*** SUPPLIED TEXT

Good Gone Wild

Sometimes, ecotourism hurts what it sets out to help

The island of Damas is a half-hour boat ride from the Chilean coast. On the island, it’s dry and rocky. The Humboldt penguins that live there have no ice slopes to slide down in their black-tie apparel. Instead, these desert penguins seek out caves to shade their eggs from the sun. If they can’t find a spot beneath a boulder, they may burrow into seabird dung. Sometimes, they nest inside a cactus.

The Humboldt penguins that live on a single island off the coast of Chile attract 10,000 visitors each year. But with rising tourist numbers, the penguins have had poorer breeding success. T. Mattern
DESERTED ISLE. The population of Humboldt penguins (inset) living on Damas has dwindled since ecotourism began there. Researchers find that the Humboldt birth rates have fallen dramatically. T. Mattern
TRASH TALK. As tourists flock to the beaches of Tortuguero in Costa Rica to glimpse rare turtles, the waste left has become a major problem. This sign (inset) tells visitors not to leave trash on the beaches, where the turtles can eat it. Meletis
WALK ON WILD SIDE. Kakum National Park is home to Africa’s only canopy walk – a hanging bridge connected at the tops of trees that gives visitors a bird’s-eye glimpse of the forest and its hundreds of rare species. However, since the park opened, unemployment has increased among people living nearby. Appiah-Opoku

To see these penguins, visitors usually begin in La Serena, Chile. They drive 40 miles north on a main highway and then cut toward the coast on a gravel road that leads to the fishing village of Punta de Choros. Local fishermen there charge a fee to guide the tourists to Damas by boat. On the island, people are free to walk into the caves where the penguins live. Anyone can watch a mother brooding an egg and snap a picture with a flash camera or a mobile phone.

What began in the early 1990s as a place with a few hundred curious visitors has now become a tourism destination that attracts 10,000 penguin peepers a year. Damas provides an example of ecotourism, defined as the practice of visiting sites where exotic landscapes and rare animals are the main attractions. Ideally, ecotourists learn about the habitats that they visit, provide donations to conserve them, and generate income for host communities.

******
*** INFORMATION

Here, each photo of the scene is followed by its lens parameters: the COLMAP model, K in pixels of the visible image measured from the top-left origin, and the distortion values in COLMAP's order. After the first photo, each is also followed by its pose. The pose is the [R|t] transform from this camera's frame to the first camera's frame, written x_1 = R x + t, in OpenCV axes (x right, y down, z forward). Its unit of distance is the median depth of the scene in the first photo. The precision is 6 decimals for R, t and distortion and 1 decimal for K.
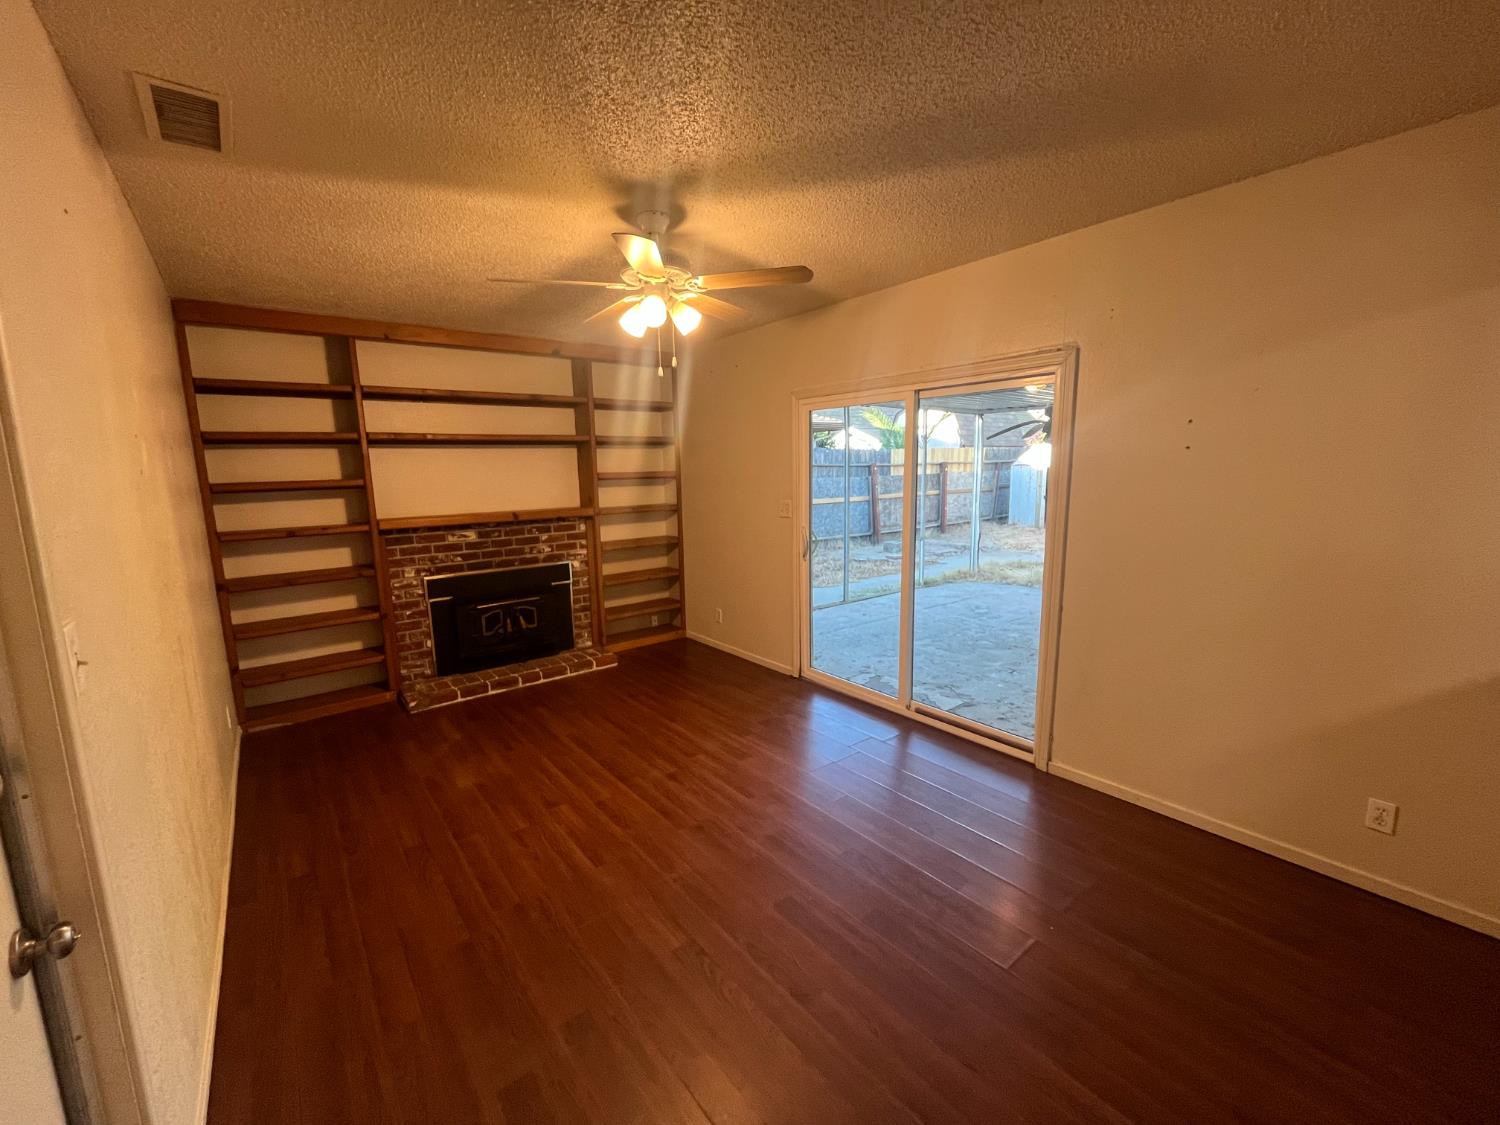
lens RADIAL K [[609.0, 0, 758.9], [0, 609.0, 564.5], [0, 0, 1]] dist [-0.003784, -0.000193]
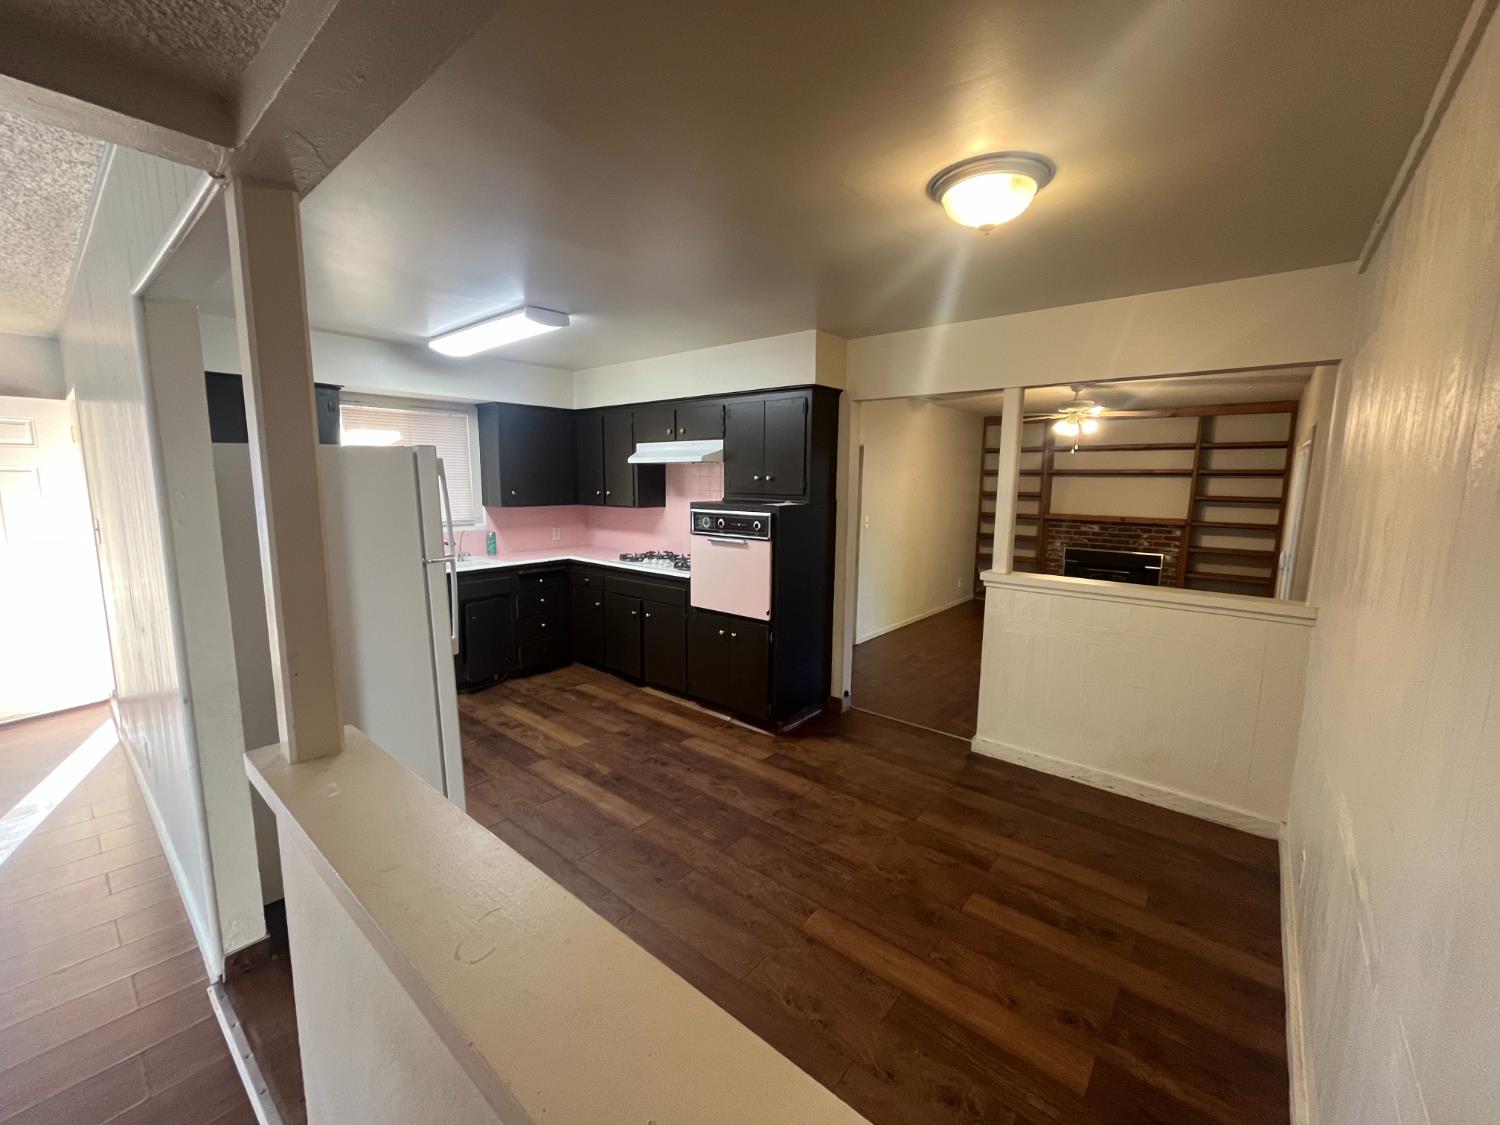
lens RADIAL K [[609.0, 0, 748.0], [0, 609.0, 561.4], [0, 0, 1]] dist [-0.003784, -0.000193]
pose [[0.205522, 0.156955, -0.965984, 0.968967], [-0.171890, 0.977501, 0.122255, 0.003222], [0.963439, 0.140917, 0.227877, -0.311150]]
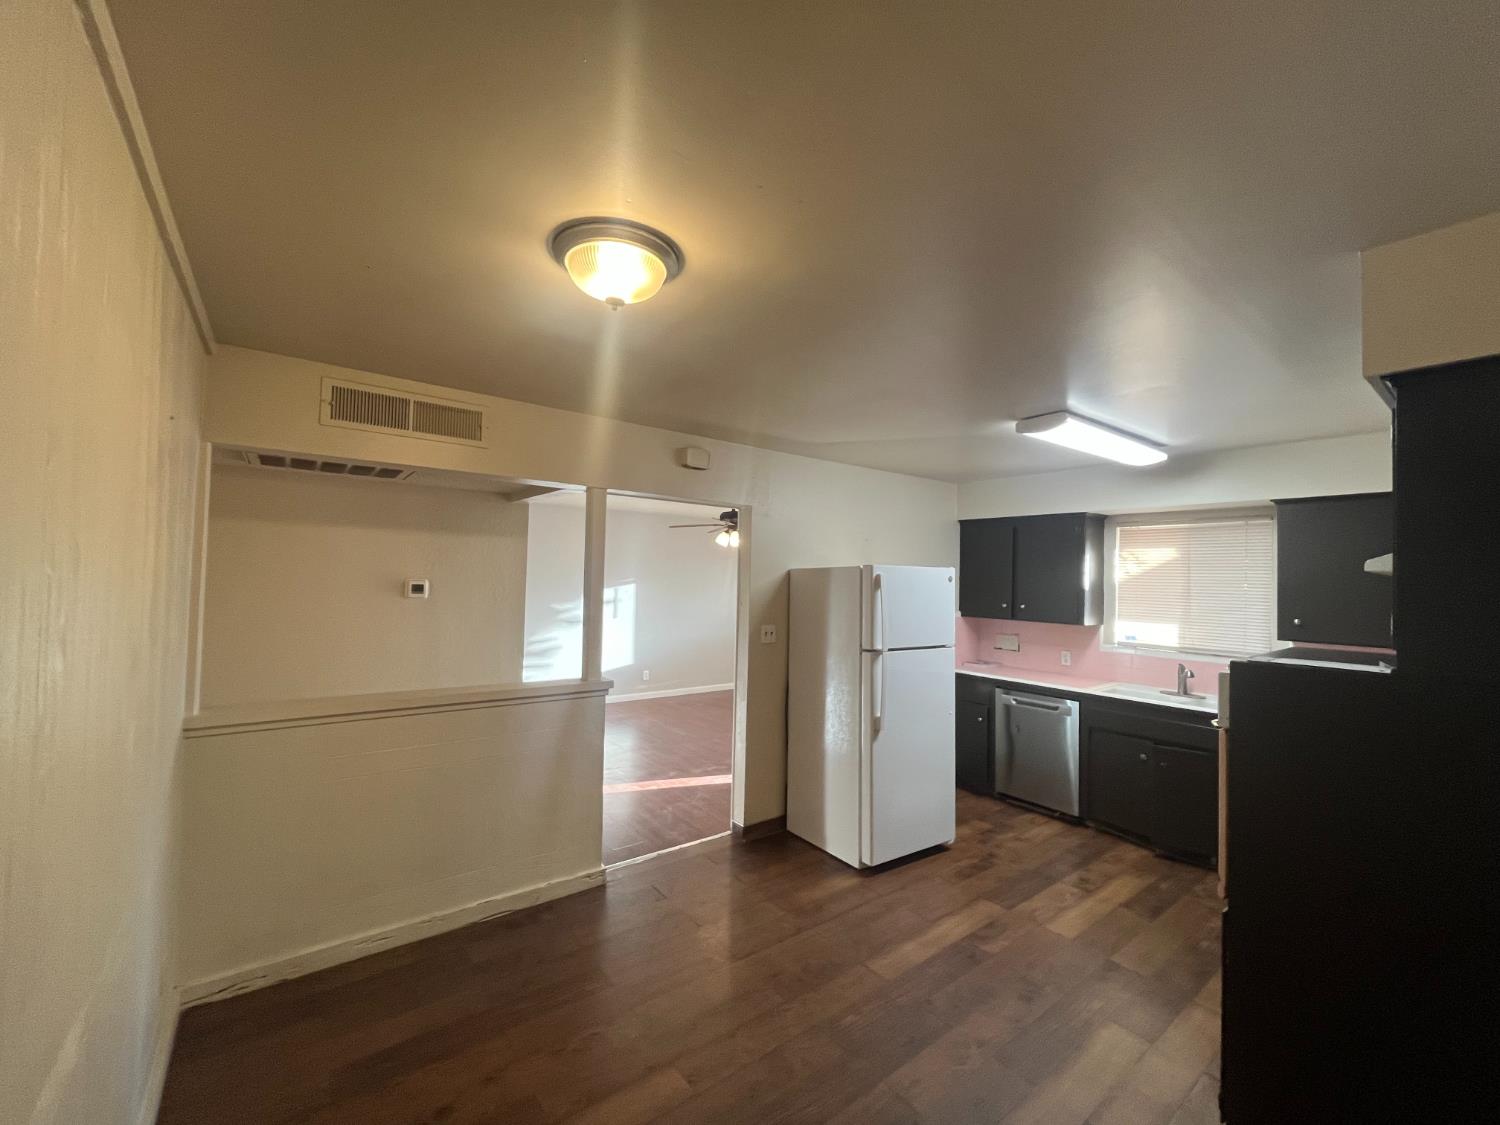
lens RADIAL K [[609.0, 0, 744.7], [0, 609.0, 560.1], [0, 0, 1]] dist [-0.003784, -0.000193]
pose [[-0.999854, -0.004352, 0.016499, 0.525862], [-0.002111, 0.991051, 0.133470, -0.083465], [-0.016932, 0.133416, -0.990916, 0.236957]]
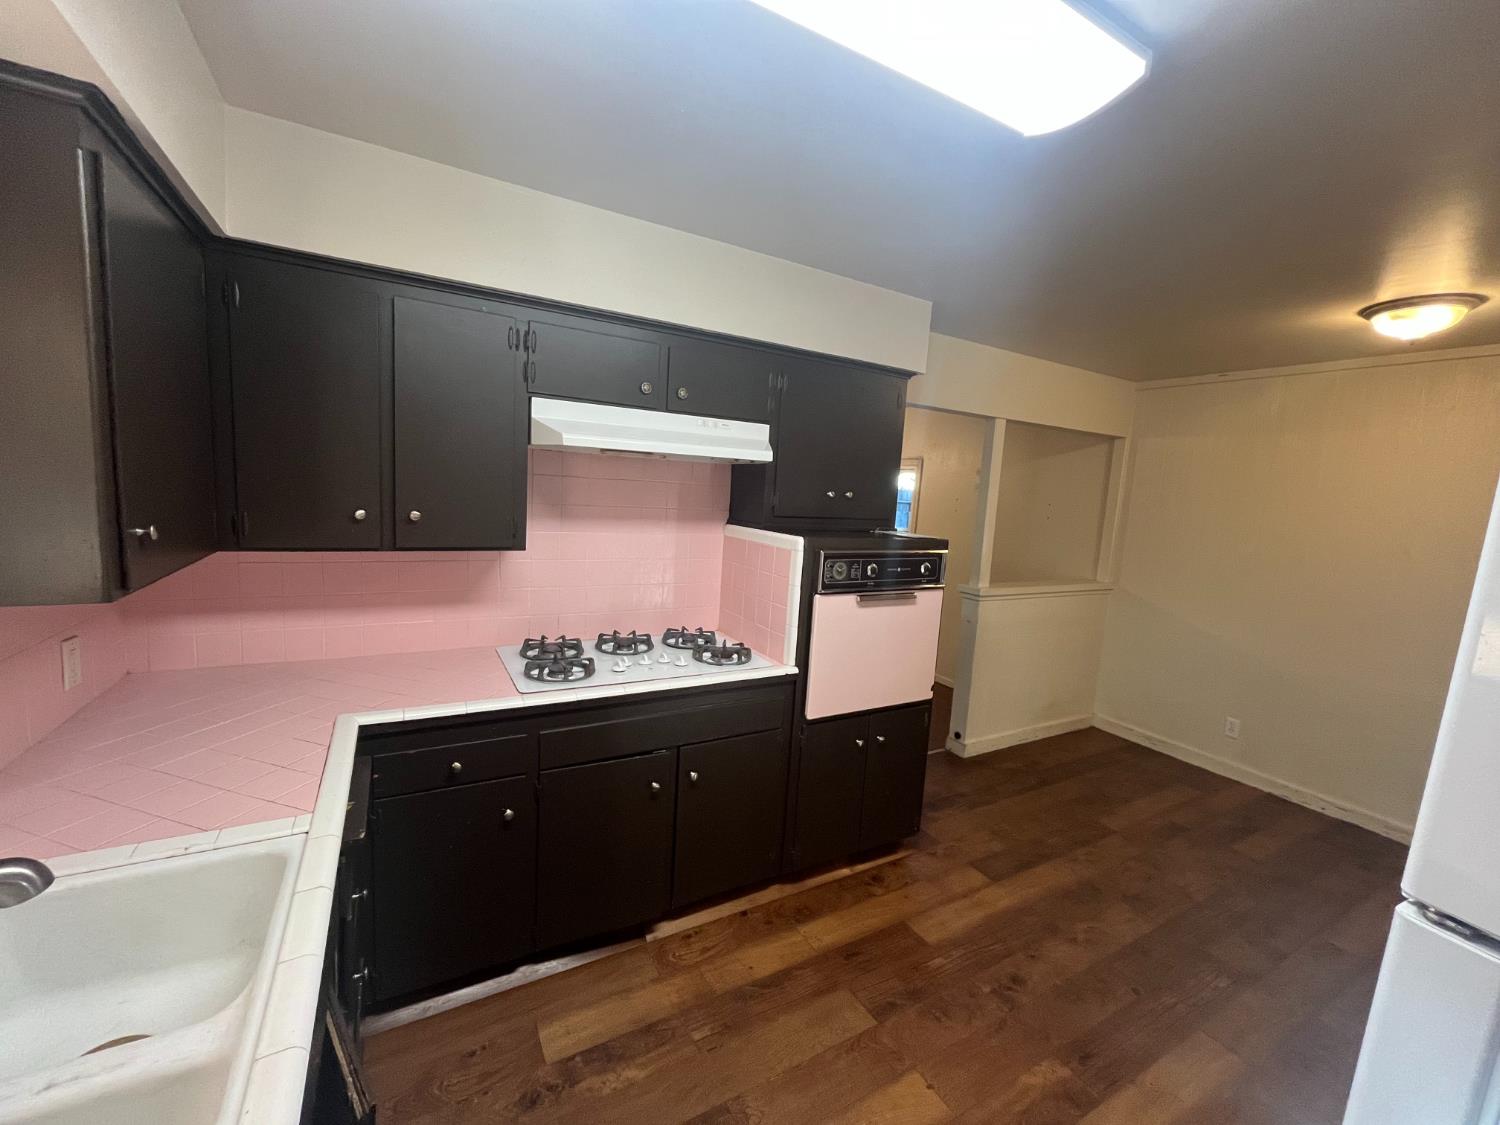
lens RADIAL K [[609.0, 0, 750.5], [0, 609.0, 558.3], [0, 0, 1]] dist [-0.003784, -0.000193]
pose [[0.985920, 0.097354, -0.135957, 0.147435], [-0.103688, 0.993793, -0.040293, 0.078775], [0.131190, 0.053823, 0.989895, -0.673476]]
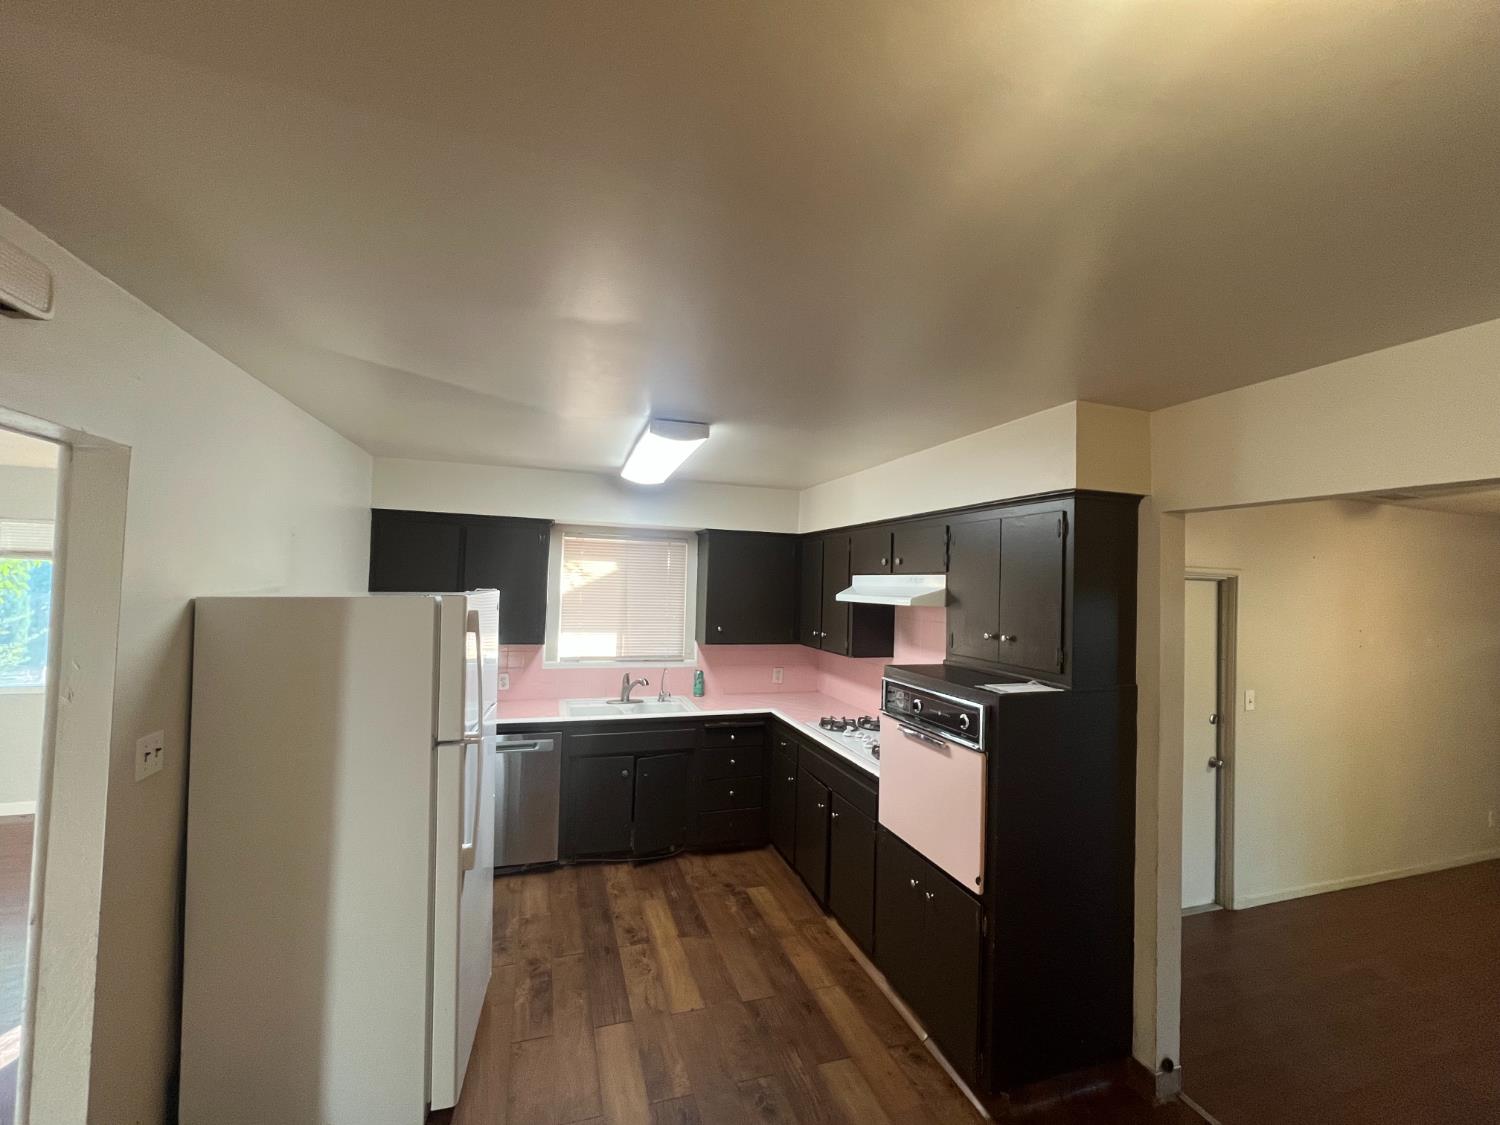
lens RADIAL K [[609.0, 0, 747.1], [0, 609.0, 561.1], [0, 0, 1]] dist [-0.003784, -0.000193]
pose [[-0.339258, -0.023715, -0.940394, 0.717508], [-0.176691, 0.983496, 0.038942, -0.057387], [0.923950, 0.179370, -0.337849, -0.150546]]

******

In the ecotourism article above, rewrite the paragraph that begins "To see these penguins" as a short list of steps.

▸ **RESULT BELOW**:
- Start in La Serena, Chile.
- Drive 40 miles north on a main highway.
- Turn toward the coast on a gravel road to the fishing village of Punta de Choros.
- Pay local fishermen a fee to take you by boat to Damas.
- On the island, walk freely into the penguins' caves, where anyone can watch a mother brooding an egg and photograph her with a flash camera or mobile phone.